- **Extracted text**
------------------------------------------------

Since I am currently boycotting my old neighborhood hole in the wall, I decided to step into Aunt Tiki’s Bar a few doors up from home.
Many years ago, Aunt Tiki’s used to be the infamous Jewel’s Tavern, a fabulous joint of ill-repute and (what turned out to be) real dangers. The owners had bought the bar from—guess!—a lady named Jewel who had maintained the place as a seaman’s dive back in the days when the riverfront was host to merchant marines from all over the world, and Decatur Street was not a place you ventured to unless you were mighty drunk and feeling bullet-proof.
Things have changed some since then, and when I took a seat near the door and looked out over the small group of youngsters exploring the underside of life, as new to them now as it once was to me, I recalled past smoky nights in this same rickety place. The bar remains a lot like it was, long and narrow, leading to a second room that used to hold a pool table where sometimes little Nog and others would grab some sleep when the party went on too long, then the DJ booth beyond, where Dougie Bryson stitched together pieces of club-dance music so well that he drew listeners from Miami, New York, Chicago, L A, and San Francisco. Behind the booth was the men’s room with its claw-footed bathtub serving double duty as a urinal. It was here I once encountered Allen Ginsberg and Al Parker (but not together). It was in this room I first confronted the dwarf Wally Sherwood, standing on the toilet seat.
The mural is gone, the long fresco along the right-side wall depicting the SS Jewel docking near some tropical island, or maybe just pausing at a bend in the river farther south and nearer the Gulf. We all of us, the survivors, took pieces of that painting home when Jewel’s closed and locked its doors for the first time.
Sitting there this night, I remembered the barrels that used to lined that same wall. They served as tables to rest your drinks and also as dance pylons where people like the middle-aged Asian man would dance for hours during the Sunday night beer busts, shirtless in cutoff jeans, sniffing poppers and passing them around.
It seemed to me someone was sitting beside me. Tommy. Tommy who always smiled. Perhaps the first person in New Orleans to die of AIDS, one of the first, certainly the first I would know personally. He asked what I could remember.
“Moments,” I said. “Snapshots. It’s summer now. In a few weeks, they would have hauled in the bags of sand for the annual beach party. I remember Popkin bringing his hog, dusted in glitter, it’s face glowing with powder, eyeliner, rouge, and lipstick.”
“I didn’t care for him.”
“Neither me. He didn’t deserve a pet.”
“Little Kenny.”
“Yes! Too young to drink, but Louisiana law back then allowed him to tend bar!”

------------------------------------------------

- **Provided records**

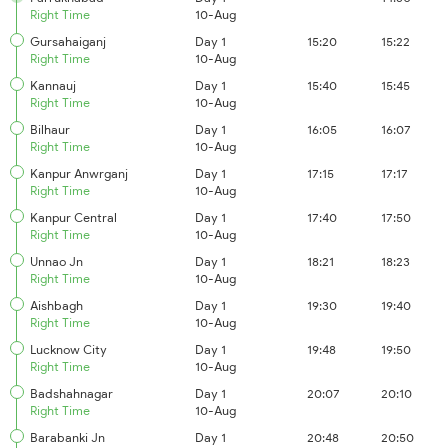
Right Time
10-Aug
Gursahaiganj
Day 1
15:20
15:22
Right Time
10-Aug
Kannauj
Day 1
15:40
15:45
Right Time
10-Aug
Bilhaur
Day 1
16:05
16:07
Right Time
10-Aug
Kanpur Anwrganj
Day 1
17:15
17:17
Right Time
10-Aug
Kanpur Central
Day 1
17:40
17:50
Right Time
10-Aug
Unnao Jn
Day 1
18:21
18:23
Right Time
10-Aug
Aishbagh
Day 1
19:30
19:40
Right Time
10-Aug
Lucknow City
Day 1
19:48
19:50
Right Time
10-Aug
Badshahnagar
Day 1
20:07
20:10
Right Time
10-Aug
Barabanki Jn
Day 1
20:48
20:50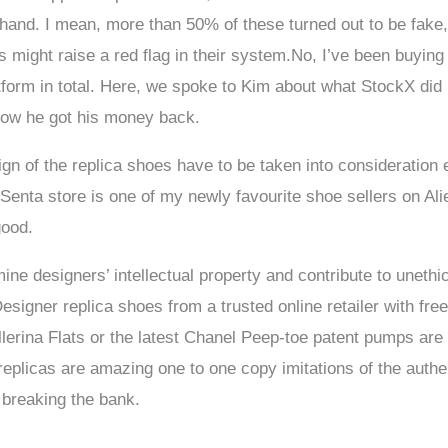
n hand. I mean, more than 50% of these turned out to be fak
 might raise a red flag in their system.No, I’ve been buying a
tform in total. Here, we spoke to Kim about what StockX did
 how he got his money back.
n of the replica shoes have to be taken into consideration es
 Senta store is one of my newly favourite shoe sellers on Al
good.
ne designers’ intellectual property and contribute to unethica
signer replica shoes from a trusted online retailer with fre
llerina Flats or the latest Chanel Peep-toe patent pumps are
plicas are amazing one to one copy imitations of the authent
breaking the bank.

------------------------------------------------

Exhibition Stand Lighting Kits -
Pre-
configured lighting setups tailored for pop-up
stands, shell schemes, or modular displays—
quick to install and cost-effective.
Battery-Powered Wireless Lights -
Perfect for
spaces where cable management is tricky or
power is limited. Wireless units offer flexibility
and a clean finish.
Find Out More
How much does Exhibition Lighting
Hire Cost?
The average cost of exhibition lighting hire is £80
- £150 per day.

------------------------------------------------

- **Work order**
In the recollection of Jewel's Tavern, what served double duty as a urinal in the men's room behind the DJ booth?

- **Answer below**
A claw-footed bathtub.